The game involves the player controlling a shield that moves along the outer wall of a castle. With this shield the player deflects fireballs and hopefully simultaneously hits the opposing castle(s) while protecting their own. As the game progresses, more elements come into to play though. More fireballs bounce around the field, players gain control of small minions which they guide to heal their own walls, attack the walls of the opponents, and get powerups that add new mechanics to think about. All the elements are set up for a fun game to play with some friends on a night in.

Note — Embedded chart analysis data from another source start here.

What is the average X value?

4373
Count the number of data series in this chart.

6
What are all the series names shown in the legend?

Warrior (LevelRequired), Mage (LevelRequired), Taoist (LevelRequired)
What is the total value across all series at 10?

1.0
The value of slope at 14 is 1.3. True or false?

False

The moment play begins, though, is when the problems in these design choices become apparent. Theoretically as the mechanics are slowly introduced more strategic elements come into play as players need to consider whether they should go for certain powerups, begin healing themselves, or begin attacking the opponents castle walls with their minions, all the while defending themselves from the bouncing fireballs, or possibly even try to guide their path with a quick flick of the shield. If it’s not apparent by now, this all starts to sound quite chaotic, and this is without considering the introduction of a knight later on who will independently attack castle walls.
Chaos, if used effectively, can be a very fun time for players. Nintendo’s Super Smash Bros. comes to mind as an example of a game that uses it perfectly. Warlords is not such a game, though. The gameplay is far too chaotic, removing any element of skill. The game quickly ceases to be one that can be strategic, and turns into one that merely involves defending castle walls in vain, hoping that luck is on your side and you’ll survive enough to be victorious. To make things worse, all this chaos takes place in a small, tight arena. With up to five fireballs bouncing around, minions running back and forth, and even a possible knight and his own minions showing up in the fray, all in this small arena, it would be an understatement to say that things would be a bit difficult for players to make out what’s happening on the screen.

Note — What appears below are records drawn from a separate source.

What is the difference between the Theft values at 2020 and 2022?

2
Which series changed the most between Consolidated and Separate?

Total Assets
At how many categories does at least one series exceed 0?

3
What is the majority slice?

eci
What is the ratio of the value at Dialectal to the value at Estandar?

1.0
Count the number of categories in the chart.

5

This creates a massive problem for Warlords, as it is a game whose main draw is its gameplay. If any semblance of strategy is removed, not only because of the chaotic nature of the gameplay, but also because players can’t actually understand what’s happening, what is there for them to engage with? This essentially makes the whole of the game very unappealing.
Some appeal could be gained from its other elements, but none stand out enough to really garner any attention. The one who has the best shot at attracting some interest from players are the visuals, which are comically stylized, maybe even grotesque. The visuals are somewhat reminiscent of Jhonen Vasquez’ cartoonish style, though it’s not as charming or as humorous. Unfortunately these are lost in the jumble of the chaos, so it’s hard to even appreciate them on any level.

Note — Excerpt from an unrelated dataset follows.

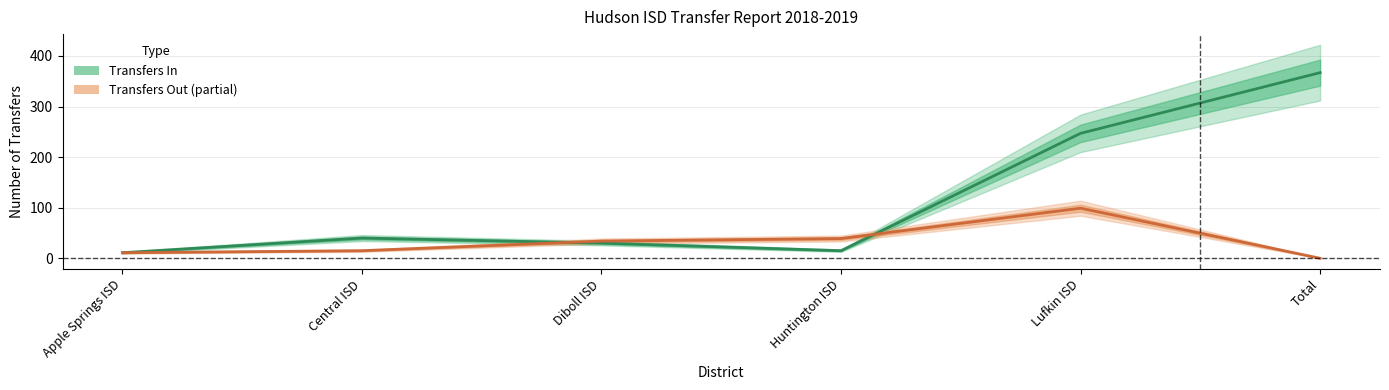

What are all the series names shown in the legend?

Transfers In, Transfers Out (partial)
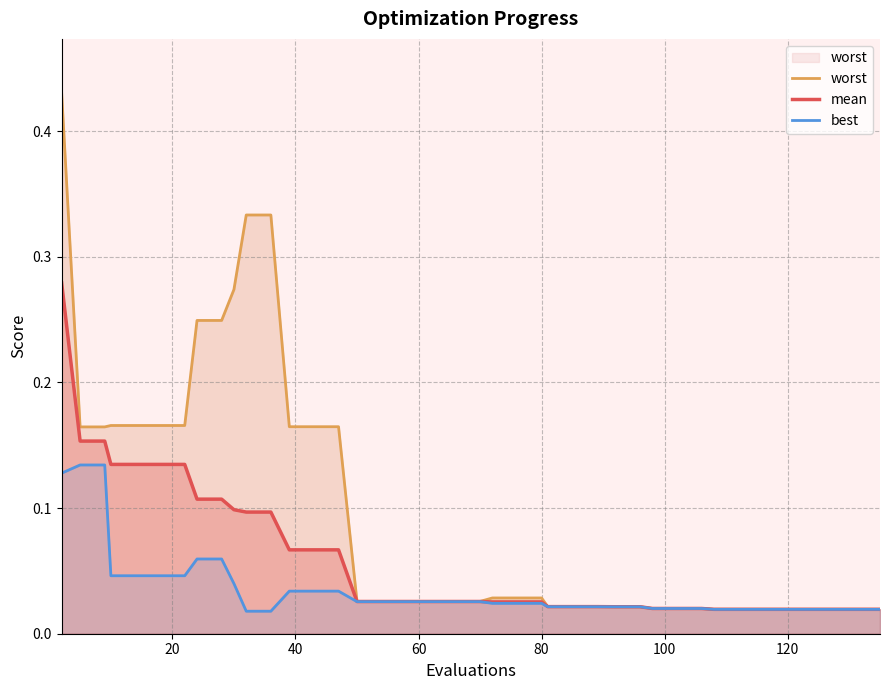

Which series has the largest total across all categories?

worst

Even less can be said about the music and narrative in the game. Music is generic and unmemorable, and much like the visuals will be lost in the chaos of everything. Worse even, unlike the visuals, it lacks any unique element to standout in any form, if just a little. The narrative on the other hand is barely even there, made up mostly of some scrolling text in the level select menu. It somewhat serves as a framing device for the campaign, but begs the question why it’s even there. Same goes for the humor that this story and some animated cutscenes hint at, making it all feel haphazard and thrown in at the last minute.
There are online leaderboards and online/local multiplayer, which is a positive, though almost pointless, as Warlords should be best experienced in a local multiplayer setting. The local company of friends helps to improve the fun factor of many a multiplayer game by leaps and bounds, and it is certainly necessary here. The online element does add some extra playtime to the few players this appeals to, but that audience will be a small one, so online play will likely be unheard of.
Chaos can be fun it’s been used effectively in many games, but the use of it in Warlords overshadows all elements, essentially eliminating all the appeal that could be found. It still has the power to be fun, of course, if it’s played with friends and if matches are set to not use all the mechanics available, but this won’t fix the major problem here. If Warlords is played as it is ultimately meant to be played, it simply isn’t any fun. For a game which is focused primarily in being competitive and fun this is nothing short of a massive oversight.